2. Negara Kita Negara Religius, Bukan Negara Agama
--------------------------------------------------------
Memisahkan urusan negara dengan urusan agama bukan berarti negara sekuler. Kalau ada yang menilai bahwa negara Pancasila sebagai negara sekuler maka ia sebenarnya tidak memahami kondisi/realitas bangsa ini yang sesungguhnya, seperti uraian di atas. Negara Pancasila berarti negara tidak mendasarkan diri pada salah satu agama, namun bukan berarti menjadi negara sekuler. Sebab, YANG BERAGAMA ITU IALAH INDIVIDU-INDIVIDU WARGA NEGARA, BUKAN NEGARA. Negara tidak perlu beragama, karena hal itu sama dengan negara agama yang tidak mungkin diterapkan di Indonesia, sebagai bangsa yang sangat majemuk. Gus Dur sebagai presiden, atau Megawati sebagai Wapres, atau Alwi Shihab sebagai Menlu, adalah orang-orang yang beragama yang duduk dalam pemerintahan. Demikian juga, Gubernur, Bupati, Camat, dst, adalah orang-orang yang beragama yang duduk dalam pemerintahan. Jadi, apakah masih pantas jika negara ini sebagai negara sekuler ?. Bukankah Gus Dur sebagai seorang tokoh agama yang menjadi presiden ?. Bukankah individu-individu pemerintah itu memakai agama sebagai standard hidup dalam menjalankan pemerintahan ?. Oleh karena itulah, negara Pancasila tidak benar sebagai negara sekuler, melainkan sebagai NEGARA RELIGIUS, karena individu-individu pemerintahan dan masyarakat adalah orang-orang yang beragama. Sekarang yang menjadi tantangan kita ialah, bagaimana memperkokoh agama sebagai standard hidup pribadi-pribadi warga masyarakat maupun pemerintah sehingga pemerintah dapat hidup jujur dan memperjuangkan kepentingan rakyat, serta bagaiamana agar rakyat dapat hidup dengan moralitas yang tinggi dalam turut serta membangun bangsa yang bermartabat dan sejahtera.

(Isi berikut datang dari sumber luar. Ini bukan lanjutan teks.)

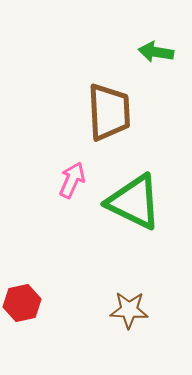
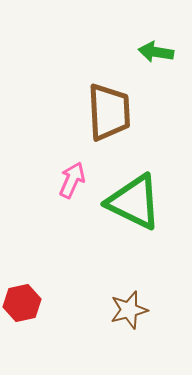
brown star: rotated 18 degrees counterclockwise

Jadi, masih pantaskah ada istilah "sekuleris Gus Dur" ?. Saya kira, berdasarkan uraian di atas tidak relevan lagi menyebut pemerintahan Gus Dur sebagai pemerintahan sekuler, karena Gus Dur adalah seorang pemeluk agama, bahkan seorang tokoh agama. Itu kalau kita masih mau menghargai beliau sebagai tokoh agama yang patut dihormati, bukan malah dihujat atau dihina.

Demikianlah tanggapan saya kepada Pak Ahmad Sudirman. Kiranya tanggapan ini bermanfaat bagi kelangsungan hidup bangsa Indonesia yang kita cintai ini.